The customer used dynaTrace with a detailed level of instrumentation which allows me to analyze which methods consume most of the CPU. The following illustration shows what we call the Methods Dashlet. It allows me to look at those method executions that have been traced while executing the load test. Sorting it by CPU Time shows me that there are two methods called getXML which spend most of the time in CPU:

There are two different implementations of getXML that consume most of the CPU
The first getXML method consumes by far more CPU than all other methods combined. We need to look at the code as to what is going on in there. Looking at the parameters I assume it is reading content from a file and then returning it as a String. File access explains the difference in Execution Time and CPU Time. The CPU Time is then probably spent in processing the file and generating an XML representation of the content. Inefficient usage of an XML Parser or String concatenations would be a good explanation.

For me this seems like we have a good chance to optimize this method, save CPU and then be able to handle more load on that machine.
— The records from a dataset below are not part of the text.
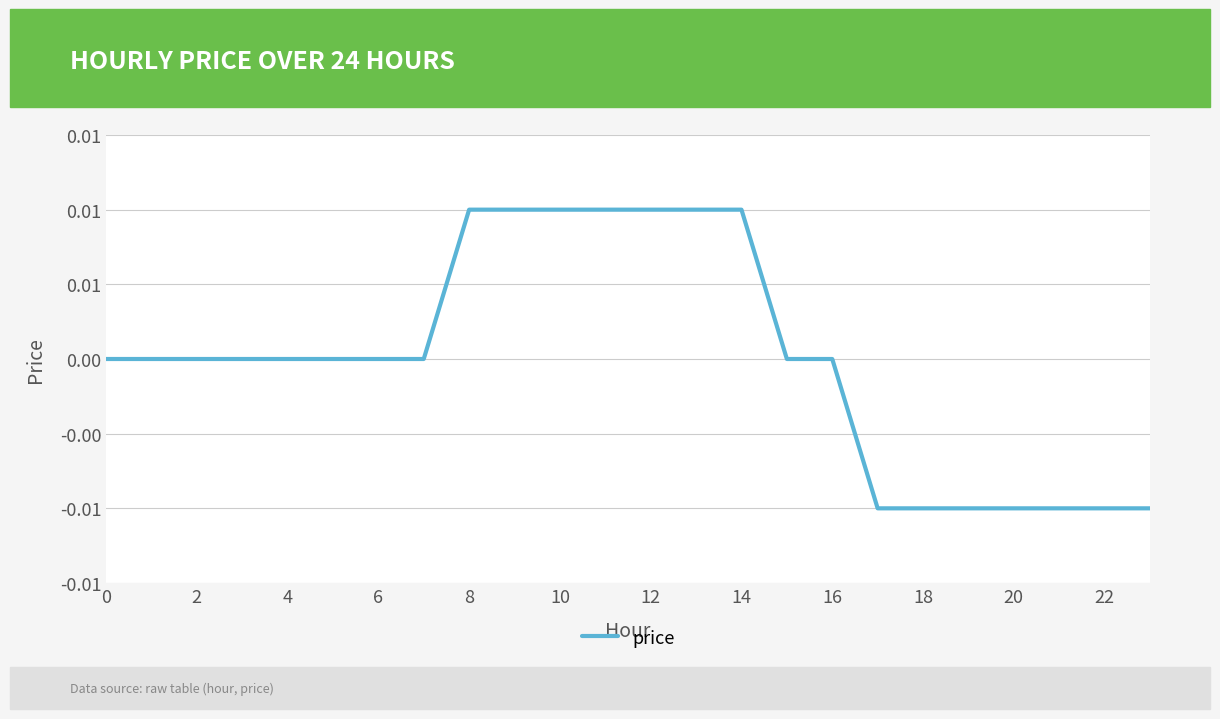

Does the chart have visible grid lines?

Yes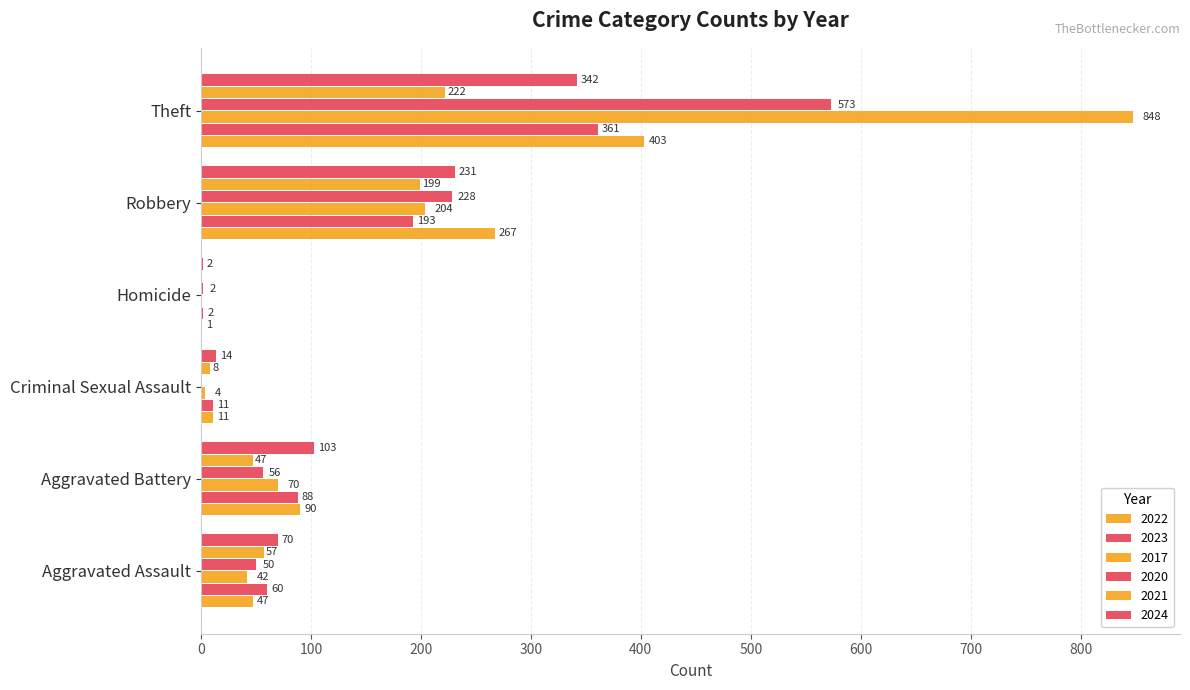

What is the average value of the 2021 series?

107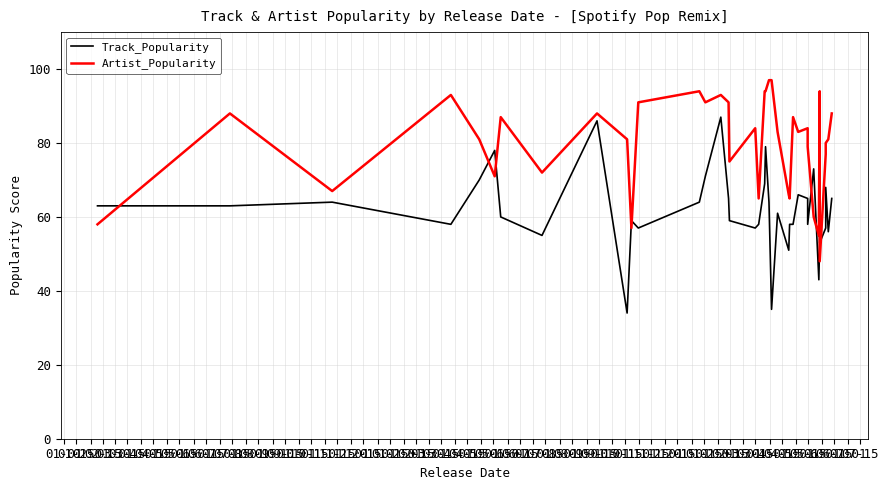

At which label does Track_Popularity reach its minimum?

05-15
What about these spikes on server 2?

In the response time chart we could see that Server 2 had a totally different response time behavior than server 1 with very high Execution Times. Lets take a closer look at some of these long running requests. The following illustration shows parts of a PurePath. A PurePath is the transactional trace of one request that got executed during the load test. In this case it was a request executed against server 2 taking a total of 68s to execute. It seems it calls an external web service that returns invalid content after 60 seconds. I assume the web service simply ran into a timeout and after 60 seconds returned an error html page instead of SOAP Content:

External Web Service Call runs into a timeout and returns an error page instead of SOAP Content
Looking at other PurePath's from server 2 it seems that many transactions ran into the same problem causing the long execution times. The PurePath contains additional context information such as method arguments and parameters passed to the web service. This information can be used when talking with the external service provider to narrow down the problematic calls.

Conclusion

The most important thing to remember is to monitor enough metrics: CPU, I/O, Memory, Execution Times, Throughput, Application Server Specifics, ... - These metrics allow you to figure out whether you have problems with CPU or other resources. Once that is figured out you need more in-depth data to identify the actual root cause. We have also learned that it is not always our own application code that causes problems. External services or frameworks that we use are also places to look for.